**Problems to solve:**
• A. Answer the following questions from the passage on the passion of Jesus, one per line:
(i) From what place had sorrow been bound up with His existence up to that moment?
(ii) What does the passage say all the sorrow realized hitherto had been but?
(iii) What words did the Substitute cry from the accursed tree?
• B. List every word that the passage on the passion of Jesus uses to describe the "hour" in the sentence beginning "The 'HOUR' was come".
• C. Continue the passage on the passion of Jesus from its final sentence, keeping its formal tone.

**Passage:**
=-=-=-=-=
And now let us contemplate the experience of Jesus himself at the outset of His passion: "He began to be sorrowful and very heavy." Began to be! but how so? Had He not been so already? had not His life been a life of sorrow?-when had He been free from it? Surely sorrow had been His portion all the day long; even from Bethlehem up to that moment it had been bound up with His very existence. Yes, undoubtedly so; but there was a crisis in His existence, a crisis or turning-point, when sorrow such as even Hethe Man of sorrows-had as yet been a stranger to was to begin. All hitherto realized had been but the sparks from the furnace ; now was the furnace itself, heated even as God's wrath to the uttermost alone could heat it, to be encountered; all yet but the droppings from the cloud, significant indeed, and fearful enough, but now was the cloud itself about to burst, and the fiery storm and tempest about to be let go, in all its fury, on His devoted head. The "HOUR" was come-the "hour" so noted, so terrible, so dreaded, yet so inevitable and essential in order to the accomplishment of His work-that "hour" was come, and with it the commencement of the crisis;" He began to be sorrowful and very heavy:" nor did it close; nay, verily, but rather did it, in all its appalling circumstances and characteristics, continue to gather strength, till all was expended that the vials of wrath contained, and the justice of God denounced against offending man; till the Substitute for a world's sin, the voluntary Victim for human transgression, had cried from the accursed tree, "It is finished," and gave up the ghost.
=-=-=-=-=
(Saved data entries)
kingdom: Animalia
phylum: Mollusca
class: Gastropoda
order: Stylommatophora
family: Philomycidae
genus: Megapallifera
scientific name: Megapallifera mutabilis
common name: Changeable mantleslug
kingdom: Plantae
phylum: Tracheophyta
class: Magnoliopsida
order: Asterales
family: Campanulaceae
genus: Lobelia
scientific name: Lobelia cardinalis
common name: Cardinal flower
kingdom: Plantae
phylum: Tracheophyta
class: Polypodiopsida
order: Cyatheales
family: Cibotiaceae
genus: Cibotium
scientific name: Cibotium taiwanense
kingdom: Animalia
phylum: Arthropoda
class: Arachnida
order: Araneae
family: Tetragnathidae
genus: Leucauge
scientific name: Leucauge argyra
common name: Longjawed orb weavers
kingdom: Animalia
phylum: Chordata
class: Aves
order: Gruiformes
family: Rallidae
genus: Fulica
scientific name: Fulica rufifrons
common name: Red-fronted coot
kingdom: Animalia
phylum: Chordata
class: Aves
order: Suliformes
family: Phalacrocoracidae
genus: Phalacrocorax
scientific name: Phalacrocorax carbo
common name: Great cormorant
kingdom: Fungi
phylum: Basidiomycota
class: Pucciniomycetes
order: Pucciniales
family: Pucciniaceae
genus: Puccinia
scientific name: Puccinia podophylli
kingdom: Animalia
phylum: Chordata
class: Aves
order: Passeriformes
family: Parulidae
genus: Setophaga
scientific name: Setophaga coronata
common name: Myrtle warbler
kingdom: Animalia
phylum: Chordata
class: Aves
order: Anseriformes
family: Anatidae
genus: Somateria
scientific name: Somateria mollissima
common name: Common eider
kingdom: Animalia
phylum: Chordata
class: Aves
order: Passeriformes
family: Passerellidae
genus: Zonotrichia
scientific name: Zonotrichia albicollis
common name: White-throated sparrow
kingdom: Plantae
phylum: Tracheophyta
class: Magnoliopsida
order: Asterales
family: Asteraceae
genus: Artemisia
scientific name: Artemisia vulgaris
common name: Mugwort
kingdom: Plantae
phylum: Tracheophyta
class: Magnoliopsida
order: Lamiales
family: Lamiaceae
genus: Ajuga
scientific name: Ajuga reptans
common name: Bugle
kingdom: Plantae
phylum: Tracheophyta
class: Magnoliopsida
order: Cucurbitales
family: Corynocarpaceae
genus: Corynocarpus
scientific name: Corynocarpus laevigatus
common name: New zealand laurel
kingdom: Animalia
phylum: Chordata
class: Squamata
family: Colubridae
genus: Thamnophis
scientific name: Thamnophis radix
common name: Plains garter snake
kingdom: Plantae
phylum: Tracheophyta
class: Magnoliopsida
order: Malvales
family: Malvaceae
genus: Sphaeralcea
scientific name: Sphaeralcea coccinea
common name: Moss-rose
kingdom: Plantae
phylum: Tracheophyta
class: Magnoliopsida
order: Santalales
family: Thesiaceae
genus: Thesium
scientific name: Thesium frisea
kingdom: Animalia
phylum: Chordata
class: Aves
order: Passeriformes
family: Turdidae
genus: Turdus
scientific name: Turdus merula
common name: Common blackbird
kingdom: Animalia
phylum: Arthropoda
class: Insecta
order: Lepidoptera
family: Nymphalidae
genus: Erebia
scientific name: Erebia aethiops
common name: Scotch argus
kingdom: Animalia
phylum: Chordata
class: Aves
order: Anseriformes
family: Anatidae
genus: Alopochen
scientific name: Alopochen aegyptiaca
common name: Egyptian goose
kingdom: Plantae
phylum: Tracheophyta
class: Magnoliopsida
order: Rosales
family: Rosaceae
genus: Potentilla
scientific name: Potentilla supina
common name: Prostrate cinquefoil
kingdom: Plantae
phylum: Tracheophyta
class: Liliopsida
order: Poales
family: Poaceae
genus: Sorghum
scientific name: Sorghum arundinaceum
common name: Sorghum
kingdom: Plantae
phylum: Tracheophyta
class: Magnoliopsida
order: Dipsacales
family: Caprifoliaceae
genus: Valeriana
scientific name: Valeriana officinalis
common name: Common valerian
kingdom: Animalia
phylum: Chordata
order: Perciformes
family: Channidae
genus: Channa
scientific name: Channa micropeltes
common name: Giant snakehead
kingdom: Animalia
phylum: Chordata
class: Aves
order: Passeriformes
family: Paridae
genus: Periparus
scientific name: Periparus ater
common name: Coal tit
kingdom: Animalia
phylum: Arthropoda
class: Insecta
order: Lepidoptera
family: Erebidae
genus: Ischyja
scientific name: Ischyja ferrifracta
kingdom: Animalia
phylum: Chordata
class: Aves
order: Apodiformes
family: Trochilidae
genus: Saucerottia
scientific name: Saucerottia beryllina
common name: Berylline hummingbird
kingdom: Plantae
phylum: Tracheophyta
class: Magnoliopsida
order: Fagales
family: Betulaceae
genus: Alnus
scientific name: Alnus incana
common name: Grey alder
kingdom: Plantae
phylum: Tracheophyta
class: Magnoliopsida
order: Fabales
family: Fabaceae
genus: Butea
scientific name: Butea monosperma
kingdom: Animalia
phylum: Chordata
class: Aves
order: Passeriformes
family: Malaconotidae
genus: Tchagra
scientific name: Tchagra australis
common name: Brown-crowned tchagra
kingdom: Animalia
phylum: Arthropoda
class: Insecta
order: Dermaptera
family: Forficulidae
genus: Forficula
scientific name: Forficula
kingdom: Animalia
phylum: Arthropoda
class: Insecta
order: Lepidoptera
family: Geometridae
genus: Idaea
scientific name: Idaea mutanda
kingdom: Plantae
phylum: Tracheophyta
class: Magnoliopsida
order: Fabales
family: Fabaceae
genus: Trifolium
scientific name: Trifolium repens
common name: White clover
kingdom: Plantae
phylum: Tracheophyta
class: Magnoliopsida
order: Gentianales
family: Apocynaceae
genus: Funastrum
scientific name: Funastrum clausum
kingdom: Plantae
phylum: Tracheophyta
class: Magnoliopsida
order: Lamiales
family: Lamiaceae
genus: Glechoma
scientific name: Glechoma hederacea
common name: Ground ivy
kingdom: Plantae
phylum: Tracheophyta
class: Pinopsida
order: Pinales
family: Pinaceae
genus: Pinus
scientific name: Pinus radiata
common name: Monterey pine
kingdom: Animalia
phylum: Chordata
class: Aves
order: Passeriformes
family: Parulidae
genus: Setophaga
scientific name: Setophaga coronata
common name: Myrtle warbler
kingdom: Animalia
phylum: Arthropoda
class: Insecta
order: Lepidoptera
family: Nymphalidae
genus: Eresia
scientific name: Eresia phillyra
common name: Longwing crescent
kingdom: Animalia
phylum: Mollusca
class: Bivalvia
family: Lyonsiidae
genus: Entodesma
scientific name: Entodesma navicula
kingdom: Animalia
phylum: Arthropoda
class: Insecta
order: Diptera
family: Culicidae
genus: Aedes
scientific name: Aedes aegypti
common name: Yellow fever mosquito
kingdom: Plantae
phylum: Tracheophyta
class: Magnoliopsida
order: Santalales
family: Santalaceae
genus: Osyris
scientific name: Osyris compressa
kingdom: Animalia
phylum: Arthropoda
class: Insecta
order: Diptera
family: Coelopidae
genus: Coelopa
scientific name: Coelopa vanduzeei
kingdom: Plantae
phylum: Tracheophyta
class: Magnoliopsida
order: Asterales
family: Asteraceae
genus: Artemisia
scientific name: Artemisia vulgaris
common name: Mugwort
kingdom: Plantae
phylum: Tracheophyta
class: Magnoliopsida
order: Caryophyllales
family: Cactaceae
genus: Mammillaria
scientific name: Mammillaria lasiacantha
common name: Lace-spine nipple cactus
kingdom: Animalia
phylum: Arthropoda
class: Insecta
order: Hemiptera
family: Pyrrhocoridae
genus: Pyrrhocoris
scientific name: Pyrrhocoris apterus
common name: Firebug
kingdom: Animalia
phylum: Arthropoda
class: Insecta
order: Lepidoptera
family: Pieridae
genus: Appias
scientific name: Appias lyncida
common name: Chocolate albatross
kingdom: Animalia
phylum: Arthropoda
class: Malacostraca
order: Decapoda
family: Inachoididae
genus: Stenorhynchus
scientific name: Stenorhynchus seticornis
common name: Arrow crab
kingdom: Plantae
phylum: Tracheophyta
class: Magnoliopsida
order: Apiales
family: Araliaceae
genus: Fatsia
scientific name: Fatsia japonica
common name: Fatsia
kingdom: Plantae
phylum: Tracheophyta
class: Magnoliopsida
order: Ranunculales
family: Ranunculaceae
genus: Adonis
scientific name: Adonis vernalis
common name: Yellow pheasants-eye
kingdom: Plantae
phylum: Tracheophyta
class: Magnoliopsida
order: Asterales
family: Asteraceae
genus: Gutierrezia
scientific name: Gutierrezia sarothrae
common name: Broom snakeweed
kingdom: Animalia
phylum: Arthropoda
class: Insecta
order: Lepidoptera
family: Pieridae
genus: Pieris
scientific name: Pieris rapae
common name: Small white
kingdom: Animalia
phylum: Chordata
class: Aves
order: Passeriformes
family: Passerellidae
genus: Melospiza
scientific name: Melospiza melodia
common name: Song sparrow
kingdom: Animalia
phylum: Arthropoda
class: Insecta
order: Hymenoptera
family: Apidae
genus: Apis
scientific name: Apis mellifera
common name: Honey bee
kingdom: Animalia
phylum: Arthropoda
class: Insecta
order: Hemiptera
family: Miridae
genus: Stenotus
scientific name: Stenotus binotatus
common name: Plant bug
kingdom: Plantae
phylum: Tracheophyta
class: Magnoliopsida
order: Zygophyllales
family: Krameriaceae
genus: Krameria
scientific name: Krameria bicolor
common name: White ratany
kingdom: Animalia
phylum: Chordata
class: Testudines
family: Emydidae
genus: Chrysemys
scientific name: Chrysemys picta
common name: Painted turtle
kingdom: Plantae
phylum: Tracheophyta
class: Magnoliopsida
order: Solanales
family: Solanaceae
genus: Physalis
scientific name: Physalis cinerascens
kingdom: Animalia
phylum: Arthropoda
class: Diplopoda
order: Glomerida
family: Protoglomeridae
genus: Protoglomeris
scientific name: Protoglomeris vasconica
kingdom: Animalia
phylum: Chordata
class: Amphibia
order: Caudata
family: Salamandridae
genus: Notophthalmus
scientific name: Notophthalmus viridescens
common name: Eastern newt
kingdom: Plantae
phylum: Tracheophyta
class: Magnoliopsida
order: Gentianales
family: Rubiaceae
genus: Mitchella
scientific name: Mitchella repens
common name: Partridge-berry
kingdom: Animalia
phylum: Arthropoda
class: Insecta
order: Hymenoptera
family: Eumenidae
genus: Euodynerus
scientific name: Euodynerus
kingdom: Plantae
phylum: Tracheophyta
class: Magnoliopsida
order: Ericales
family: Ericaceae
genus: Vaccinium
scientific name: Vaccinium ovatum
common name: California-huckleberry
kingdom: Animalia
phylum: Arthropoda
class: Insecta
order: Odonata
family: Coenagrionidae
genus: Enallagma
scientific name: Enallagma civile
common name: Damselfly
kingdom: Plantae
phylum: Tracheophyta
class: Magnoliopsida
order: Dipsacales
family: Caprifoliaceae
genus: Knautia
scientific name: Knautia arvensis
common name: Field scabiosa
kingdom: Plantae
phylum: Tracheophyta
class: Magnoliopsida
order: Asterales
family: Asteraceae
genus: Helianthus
=-=-=-=-=
**Answers by item number:**
• A.
(i) Bethlehem
(ii) The sparks from the furnace
(iii) "It is finished"

• B. noted, terrible, dreaded, inevitable, essential

• C.
The sufferings of Christ were of course, and of necessity must have been, in many respects infinitely mysterious, and infinitely beyond human conception and comprehension. The very nature of Christ would itself even seem to involve this,-not His divine nature, but the perfection of His human: His perfection in this respect, physical and moral, would itself involve a kind and degree of sensibility, both as to physical and moral experience, which would place the subject of it at an infinite and unapproachable distance from sinful man, and cause that experience to be at a proportionate distance too. Besides, let it be remembered that Christ, when smitten, was smitten as a Son by a Father, Himself loving and being Himself beloved beyond all expression. How is it possible for man to enter into this? How is it possible for man, sinful man, man full of evil and enmity-how is it possible for such a one to appreciate the feelings of Christ when smitten of God?-to comprehend what those feelings must have been when, at the moment that the blows fell upon Him, He was, and knew that He was, the beloved Son, in whom the Father was well pleased? Ah, no! we know—we can know— nothing really about it; His sufferings, as to their actual experience, their intensity, must be for ever hidden from our perception; and all we can do is to skim the surface of the ocean into which He plunged, and observe the appearance and external circumstances, as it were, of the fiery ordeal to which He was subjected. This we will endeavour to do; and for our help, much information, valuable and deeply affecting, is afforded in the record of Christ's history.

The sufferings of Christ, viewed as to their origin, both in a moral and physical sense, were the result exclusively of external causes; as it was the sin of others, and not His own sin, which morally induced His sufferings, so was it the agency of others, and not His own agency-or the working of His own conscience, or of any internal principle at all-which instrumentally inflicted His sufferings. The agency through which and by which Christ's sufferings were inflicted was threefold,—the agency of God, the agency of man, and the agency of the devil. These three agencies were at work, directly or indirectly, simultaneously or separately, during the whole of His earthly career,-at work in regard to His sufferings, producing those sufferings, and incessantly accumulating those sufferings upon Him.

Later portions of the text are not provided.